Wednesday, May 22, 2024

New Inverts from Alan!

Got a box with some awesome new invertebrates from Alan Jeon recently, a man who has truly become an enabler for my addiction to rare and obscure invertebrates. 🤣 

First off, let's start with Eastern Eyed Elaters, Alaus oculatus! I already have larvae of a PA locality, but Alan caught a pair in Hoover, AL, and I could not refuse taking them in. 😆 

I have my pair in a moderately ventilated gallon shoebox with a CM deep layer of coconut fiber substrate, topped with some bark pieces. I'm keeping the setup moist and at around 75F°, and offering fresh fruits to the adults. The female has been laying eggs nonstop, and I've now got tons of larvae (which are now being offered on my For Sale Page, so if anyone wants any, be sure to get them before I let the majority of them eat each other... 😅).

Here are some pictures of the adult female:

Such an iconic and pretty US native, and easy to breed as far as Elaterids go. 😄 

Next up, I finally have pillipedes! 😃 Namely a few individuals of Onomeris sp. "Hickory Dickory Park, AL", which will hopefully be a breeding group. These small obscure natives are very understudied, and it's likely there are several undescribed species and perhaps even genera here in the US.

I have mine in a minimally ventilated enclosure with a flake soil and rotten wood mixture for the substrate, topped with a little bit of leaf litter and some bark pieces. I'm keeping them at around 70-75F°, and the setup is kept consistently moist. I'm offering fruits and dog food on occasion as well.

Here are some pics of them:

Cute little species, hopefully they'll do well for me and breed! 🤞 

I've finally acquired a group of Cryptocercus, namely Cryptocercus cf. garciai "Cooper Creek, GA". This is my first time working with this genus, which is notoriously difficult to culture in captivity with any consistency.

I've got mine set up in a moderately ventilated 5 gallon tote, filled with a deep substrate of slightly aged sawdust mixed with a little old Panesthiinae substrate.
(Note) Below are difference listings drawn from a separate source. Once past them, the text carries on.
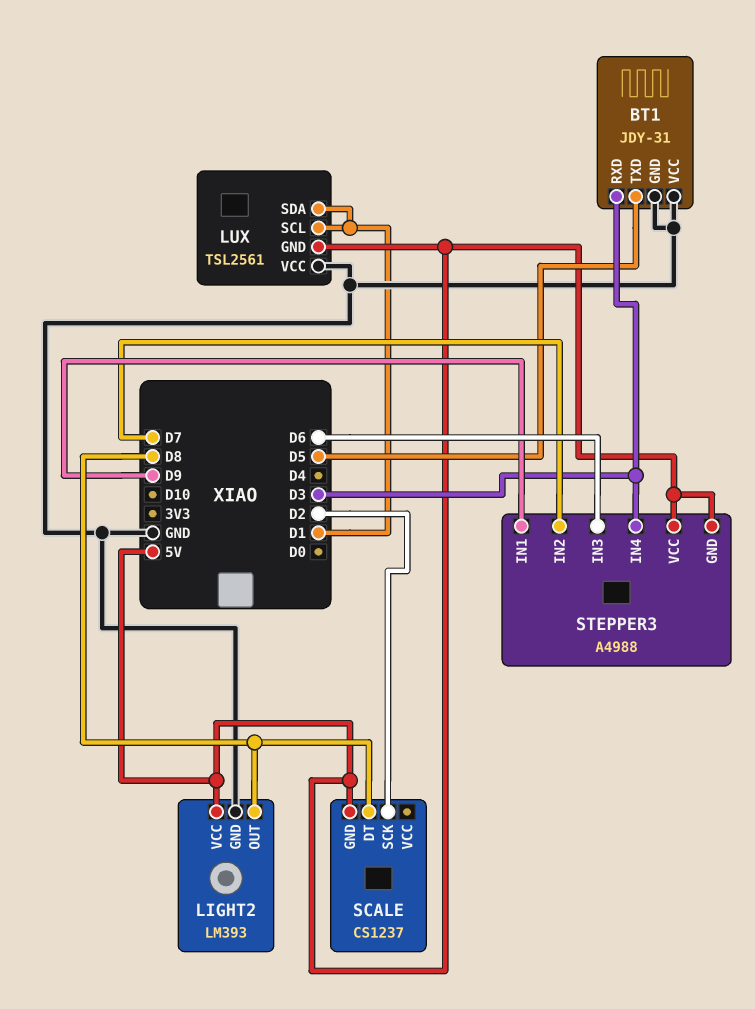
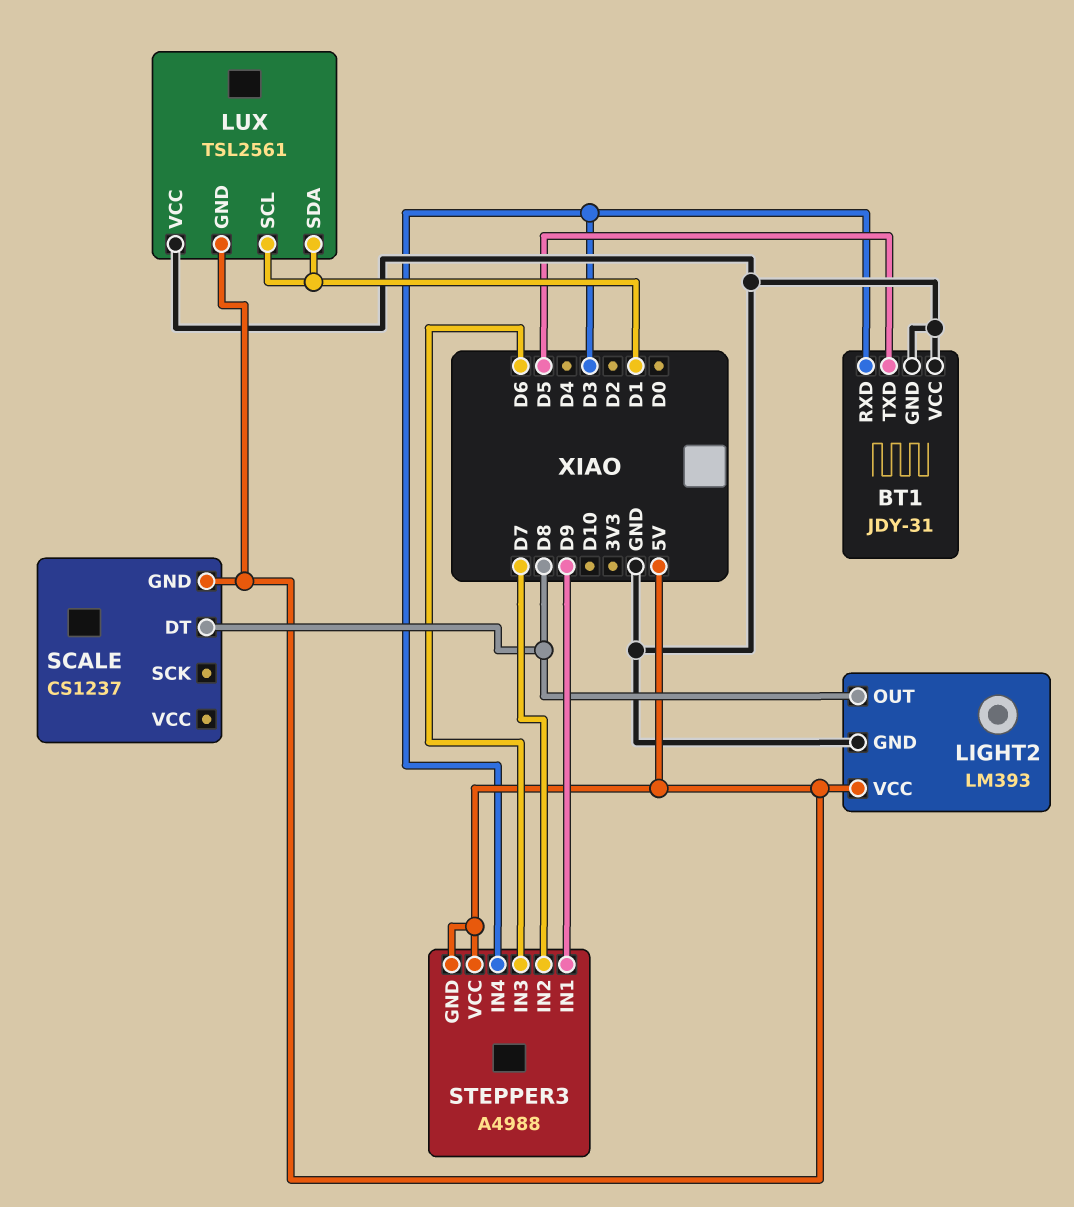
SCALE pin SCK: D2 -> none

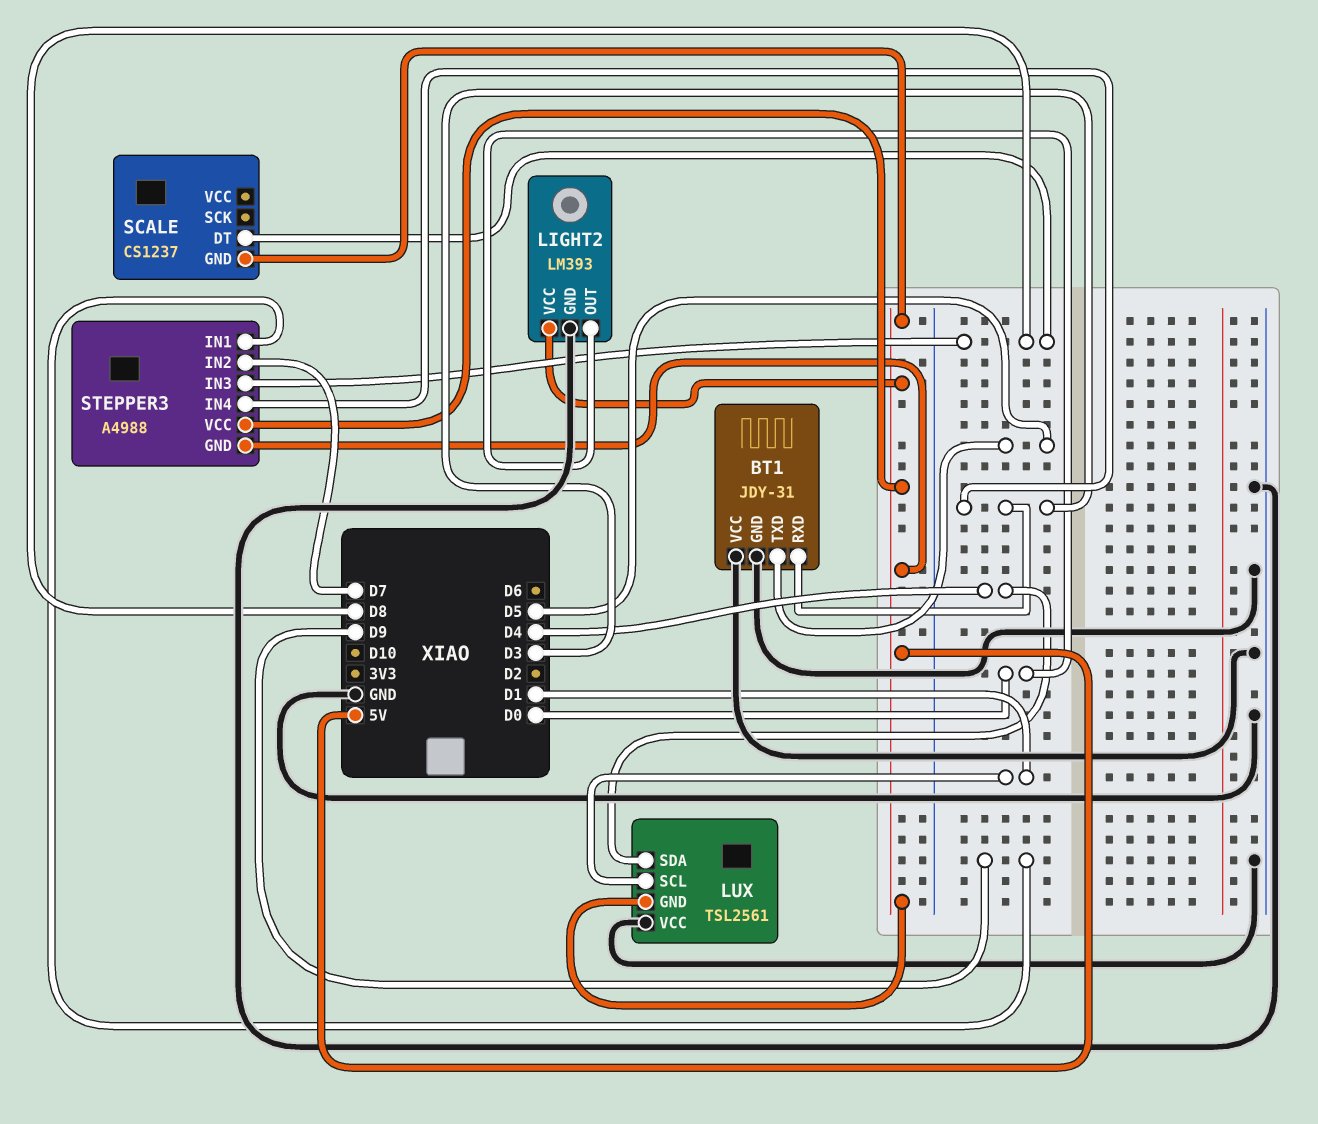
LIGHT2 pin OUT: D8 -> D0
LUX pin SDA: D1 -> D4
STEPPER3 pin IN3: D6 -> D8

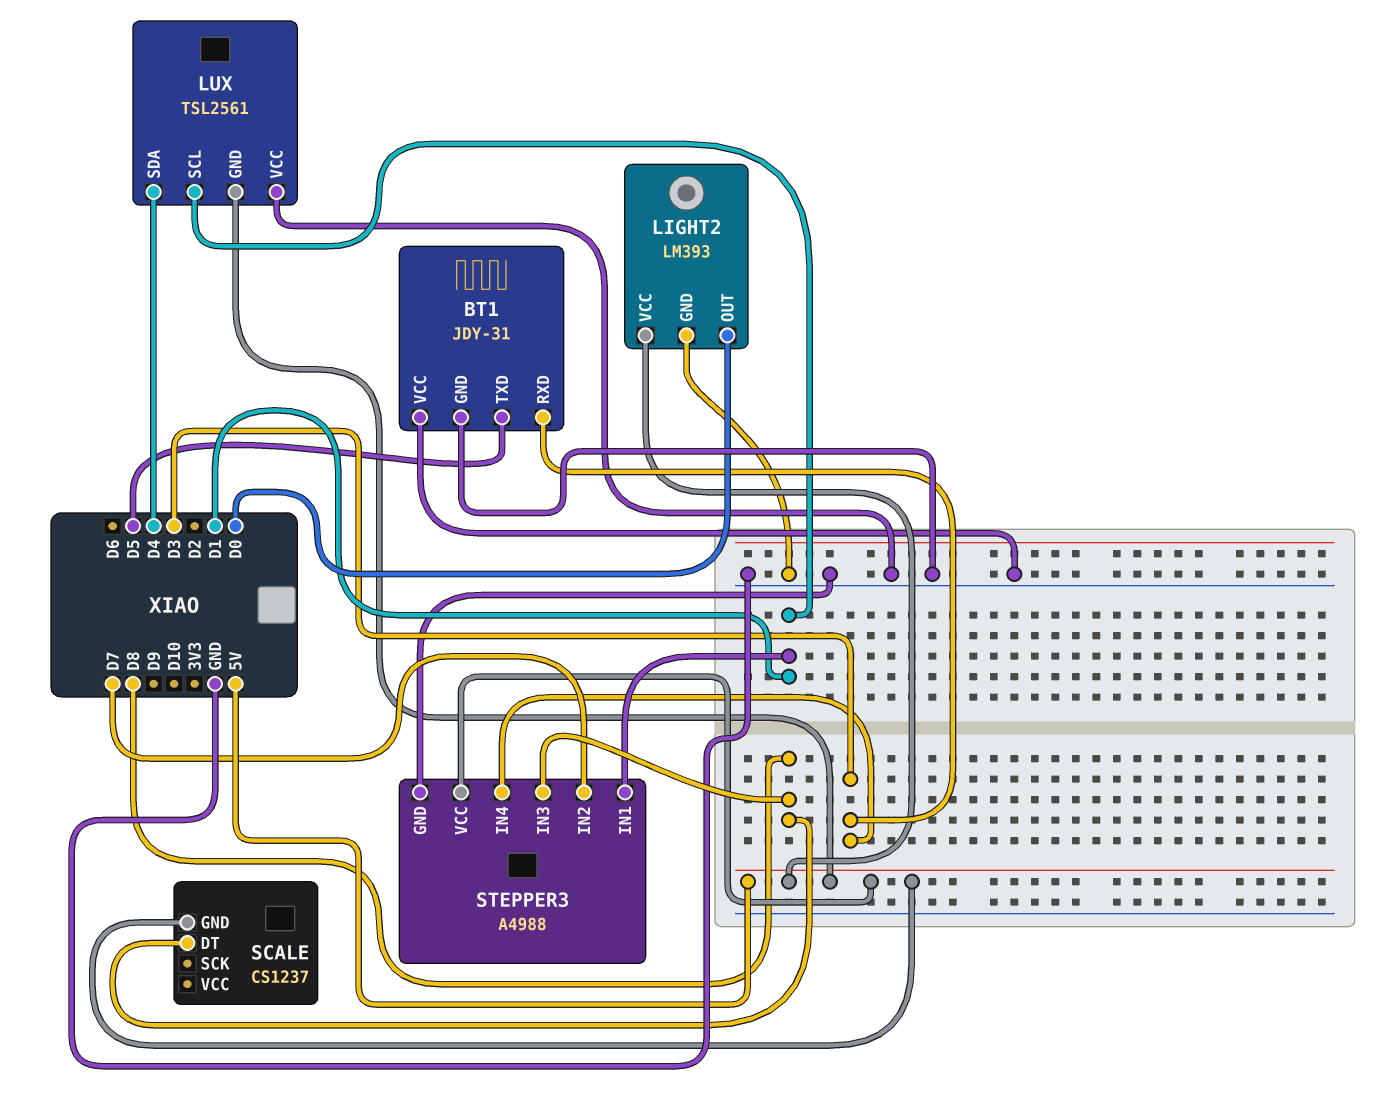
STEPPER3 pin GND: 5V -> GND
STEPPER3 pin IN1: D9 -> D1

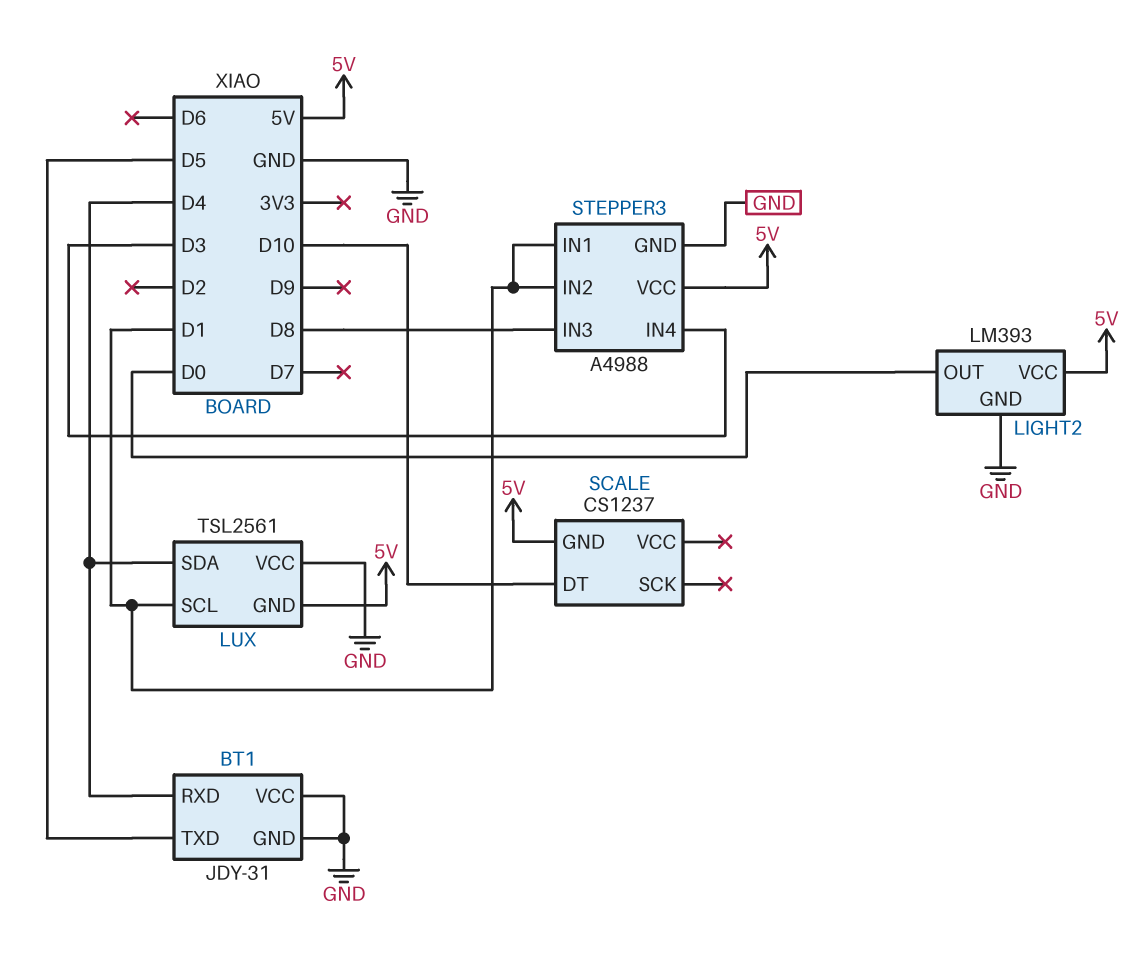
BT1 pin RXD: D3 -> D4
SCALE pin DT: D8 -> D10
STEPPER3 pin IN2: D7 -> D1

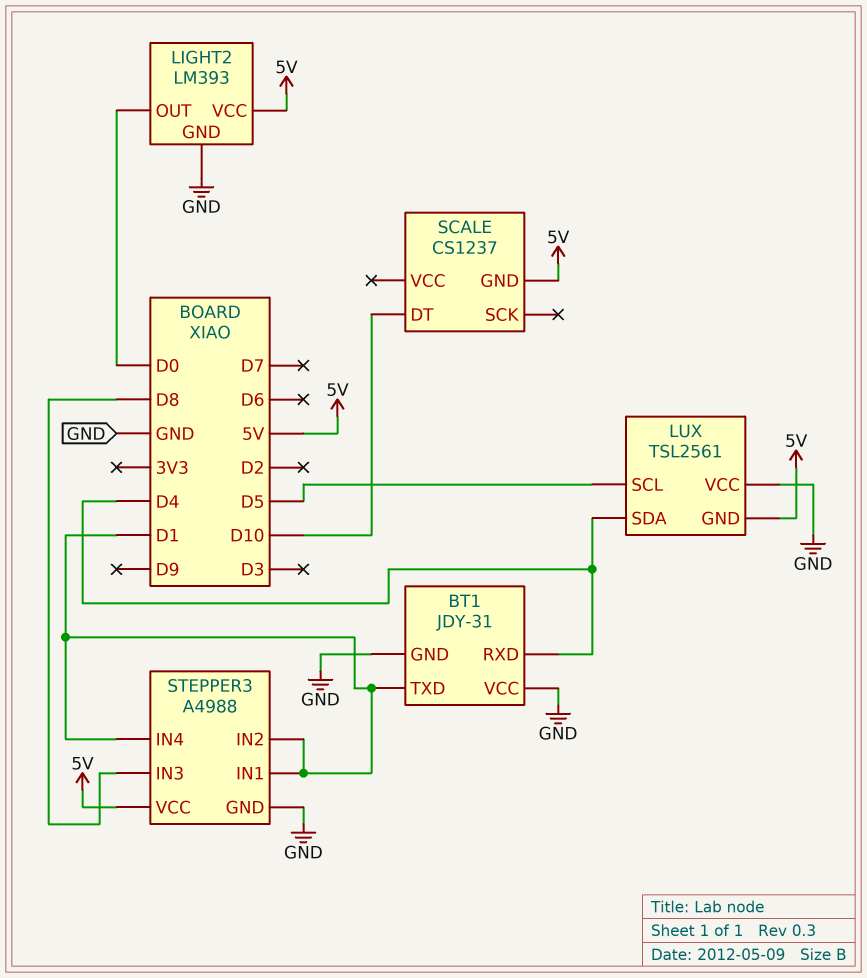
BT1 pin TXD: D5 -> D1
LUX pin SCL: D1 -> D5
STEPPER3 pin IN4: D3 -> D1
I'm keeping them humid, at around 72F°, and am offering dog food and fruits on occasion.
It's my opinion that they'll likely require a winter diapause in order to induce adults to produce oothecae yearly, so that's what I plan on providing them with.

Here are some pictures of a couple adults and some nymphs:

So far they seem to be doing well for me, fingers crossed they'll actually breed!

Now these are a species that's been on my wishlist for years, the beautiful Porcellio succinctus! These are one of the rarest of the cultured Spanish Porcellio spp., seems they are slightly more picky about having a proper humidity gradient and good airflow compared to other members of the genus, and so have often crashed for most people that keep them. Alan's been having great success with them though, and the ones he sent me seem to be thriving as well!

I've got them housed in a well ventilated shoebox with a thin layer of coconut fiber substrate, topped with bark and leaf litter. I'm offering dog food and calcium carbonate for supplemental food, am keeping one third of the enclosure humid, the rest dry, and have them at around 75-80F°.

Here are some photos of the beauties:

I especially love that some juveniles have yellow spotting going down their backs, though this is oddly lost and reverts to white coloration when they mature. Hopefully these will breed well for me!

Lastely, I got a group of 6 Bishopella sp. "Tuscaloosa Boat Ramp, AL". A neat little Phalangodid genus that I have yet to work with, and it would appear they are more heat resistant than the other species in that subfamily I'm working with.

I've got them housed in a minimally ventilated enclosure with a couple inches of coconut fiber topped with bark chips, coco coir chunks and sphagnum moss. I'm keeping them moist, at around 70-75F°, and am feeding them primarily springtails.

Here are some pictures of the cuties:

Hopefully they'll do well for me and breed, would love to get these established in culture!

Well, that does it for this post, thanks for reading, hope everyone enjoyed, and I'll see you all next time! 😉 


  1. Hope the cryptocercus work out!

  2. What is the yellowish thing that is at the behind end of the Cryptocercus adults? The nymphs look like artwork, love it!